The briefs also establish the reference point for all subsequent design work. Once approved, they define the boundaries within which the design team operates. Requests to change the fundamental direction after brief approval become formal scope changes rather than informal adjustments, because the approved brief is the documented baseline against which changes are measured.
Consistent Format Across Both Briefs
Although the Creative and Editorial Briefs are separate documents addressing different aspects of the project — visual design and content respectively — they must not be developed in isolation from each other. The client will expect that wherever the two documents overlap, the proposed solutions are complementary. A Creative Brief that proposes a minimalist, typography-driven visual style should not be paired with an Editorial Brief that proposes dense, table-heavy content structures.

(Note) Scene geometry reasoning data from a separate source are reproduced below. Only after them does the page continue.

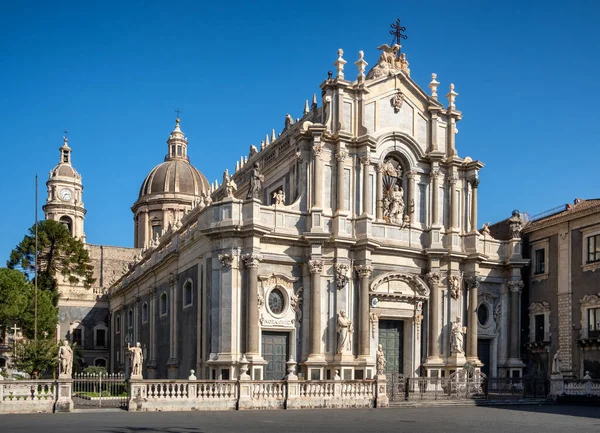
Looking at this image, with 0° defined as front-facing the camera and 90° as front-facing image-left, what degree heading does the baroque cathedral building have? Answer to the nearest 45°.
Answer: approximately 315°

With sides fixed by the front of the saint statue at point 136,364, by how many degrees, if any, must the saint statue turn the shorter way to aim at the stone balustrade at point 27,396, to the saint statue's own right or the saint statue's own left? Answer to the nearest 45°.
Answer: approximately 45° to the saint statue's own right

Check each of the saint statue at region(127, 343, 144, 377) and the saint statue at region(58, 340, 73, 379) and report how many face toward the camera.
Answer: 2

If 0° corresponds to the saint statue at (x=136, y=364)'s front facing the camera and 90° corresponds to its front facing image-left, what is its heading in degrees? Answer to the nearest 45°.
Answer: approximately 0°

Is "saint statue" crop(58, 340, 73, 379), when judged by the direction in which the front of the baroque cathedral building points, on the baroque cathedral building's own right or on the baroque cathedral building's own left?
on the baroque cathedral building's own right
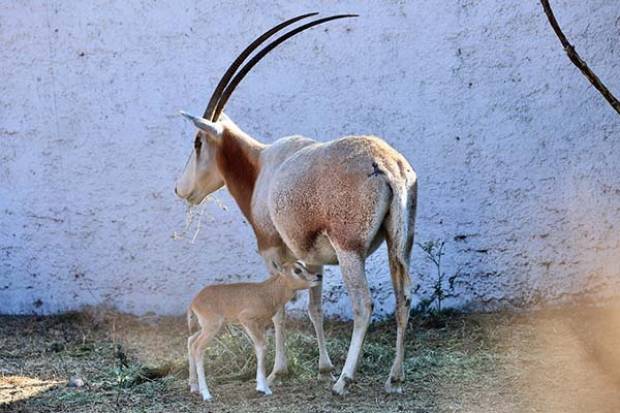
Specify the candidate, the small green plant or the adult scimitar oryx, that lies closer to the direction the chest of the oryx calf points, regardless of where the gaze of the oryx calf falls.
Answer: the adult scimitar oryx

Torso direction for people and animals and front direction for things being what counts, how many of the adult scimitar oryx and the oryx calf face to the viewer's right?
1

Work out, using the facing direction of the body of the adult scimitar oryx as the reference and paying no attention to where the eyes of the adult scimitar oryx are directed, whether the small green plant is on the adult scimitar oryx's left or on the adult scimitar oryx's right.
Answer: on the adult scimitar oryx's right

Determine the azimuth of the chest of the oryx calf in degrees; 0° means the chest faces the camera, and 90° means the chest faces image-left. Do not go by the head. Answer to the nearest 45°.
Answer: approximately 270°

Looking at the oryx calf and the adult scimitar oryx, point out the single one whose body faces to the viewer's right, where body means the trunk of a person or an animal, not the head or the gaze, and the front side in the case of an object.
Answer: the oryx calf

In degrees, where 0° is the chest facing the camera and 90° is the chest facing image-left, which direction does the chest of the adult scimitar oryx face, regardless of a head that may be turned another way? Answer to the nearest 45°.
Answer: approximately 135°
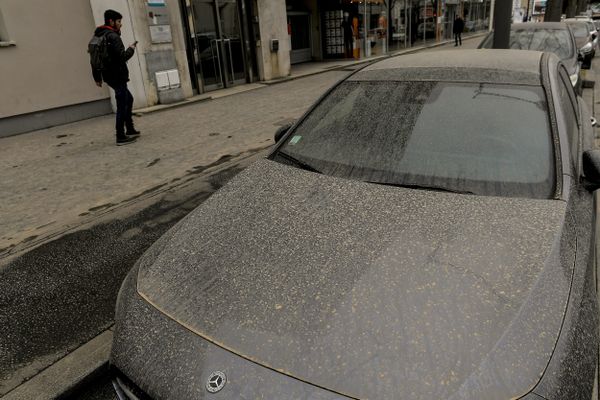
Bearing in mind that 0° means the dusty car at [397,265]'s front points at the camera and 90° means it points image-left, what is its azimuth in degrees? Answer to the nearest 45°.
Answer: approximately 45°

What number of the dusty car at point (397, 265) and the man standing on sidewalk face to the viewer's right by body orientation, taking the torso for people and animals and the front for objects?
1

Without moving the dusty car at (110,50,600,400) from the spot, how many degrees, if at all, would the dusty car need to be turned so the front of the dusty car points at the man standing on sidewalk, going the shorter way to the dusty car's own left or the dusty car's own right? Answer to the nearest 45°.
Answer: approximately 90° to the dusty car's own right

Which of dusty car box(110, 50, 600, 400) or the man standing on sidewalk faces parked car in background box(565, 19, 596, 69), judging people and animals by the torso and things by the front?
the man standing on sidewalk

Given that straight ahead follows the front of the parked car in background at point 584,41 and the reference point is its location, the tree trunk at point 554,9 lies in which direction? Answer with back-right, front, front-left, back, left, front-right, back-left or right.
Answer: back

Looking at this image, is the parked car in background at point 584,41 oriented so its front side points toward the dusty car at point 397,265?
yes

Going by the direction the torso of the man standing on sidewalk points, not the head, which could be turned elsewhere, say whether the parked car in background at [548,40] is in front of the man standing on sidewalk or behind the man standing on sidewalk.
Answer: in front

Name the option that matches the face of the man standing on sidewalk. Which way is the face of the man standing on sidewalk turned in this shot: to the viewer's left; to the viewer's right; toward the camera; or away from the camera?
to the viewer's right

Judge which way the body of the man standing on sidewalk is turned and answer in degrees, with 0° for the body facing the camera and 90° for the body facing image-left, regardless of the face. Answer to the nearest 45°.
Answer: approximately 270°

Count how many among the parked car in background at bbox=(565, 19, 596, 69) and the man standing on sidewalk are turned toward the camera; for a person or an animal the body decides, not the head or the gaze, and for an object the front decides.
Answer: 1

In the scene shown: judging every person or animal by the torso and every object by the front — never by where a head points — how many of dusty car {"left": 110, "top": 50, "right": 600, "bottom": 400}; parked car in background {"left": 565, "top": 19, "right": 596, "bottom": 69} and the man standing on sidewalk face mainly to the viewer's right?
1
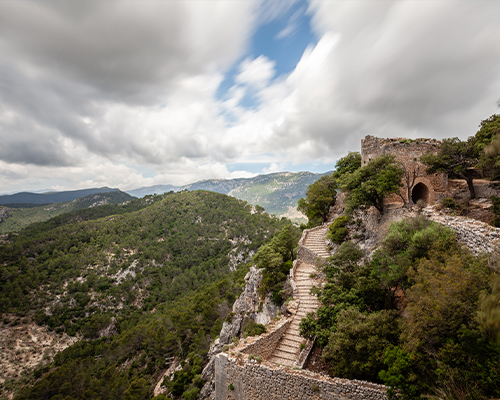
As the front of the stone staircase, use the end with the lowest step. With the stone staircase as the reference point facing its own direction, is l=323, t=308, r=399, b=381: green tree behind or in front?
in front

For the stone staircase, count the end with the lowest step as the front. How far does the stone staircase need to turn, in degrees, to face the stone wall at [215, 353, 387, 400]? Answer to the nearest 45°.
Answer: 0° — it already faces it

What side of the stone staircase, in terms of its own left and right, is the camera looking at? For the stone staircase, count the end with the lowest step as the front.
front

The format of the two documents should be as similar as possible. Consistent structure makes it easier for clients to read both documents, cross-reference between them, and identify any gaps or contradictions. When both briefs follow the same section sequence — objectives, audience, tone, approach, success metrics — the client can evaluate them as a coherent pair rather than two independent documents that happen to describe the same project.
In modern design workflows, both briefs are often maintained in the same collaborative workspace — a shared Notion database, a Confluence space, or a Google Drive folder — with cross-links between sections that address overlapping concerns. This structural proximity reinforces the requirement for consistency and makes it immediately visible when the two documents diverge.
Briefs as Communication Instruments
The Creative and Editorial Briefs occupy a specific position in the communication between the web team and the client. They are more formal than the exploratory discussions that precede them and less detailed than the Requirements Definition that follows. Their role is to translate the outcomes of the Discovery phase into a documented proposal that both parties can evaluate, discuss, and approve.
If the briefs reflect a shared understanding of the project direction, they become the framework for the more detailed documents that follow — the Requirements Definition, the content strategy, the design system specification. If they reveal differences in understanding, they provide a structured starting point for the discussion needed to resolve those differences. In both cases, the brief serves its purpose: it makes the project's direction explicit and creates a documented record of what was agreed before detailed work begins.
Question: What roles do the Creative and Editorial Briefs play in communication between the web team and the client?
Answer: The briefs formalize the ideas discussed between the parties during Discovery and present them as a coherent proposal for client review. They allow both groups to verify that they share the same project vision. Where differences exist, the briefs are the starting point for the discussion needed to reach alignment. Where consensus exists, they are the foundation for the detailed specifications that guide all subsequent design and development work.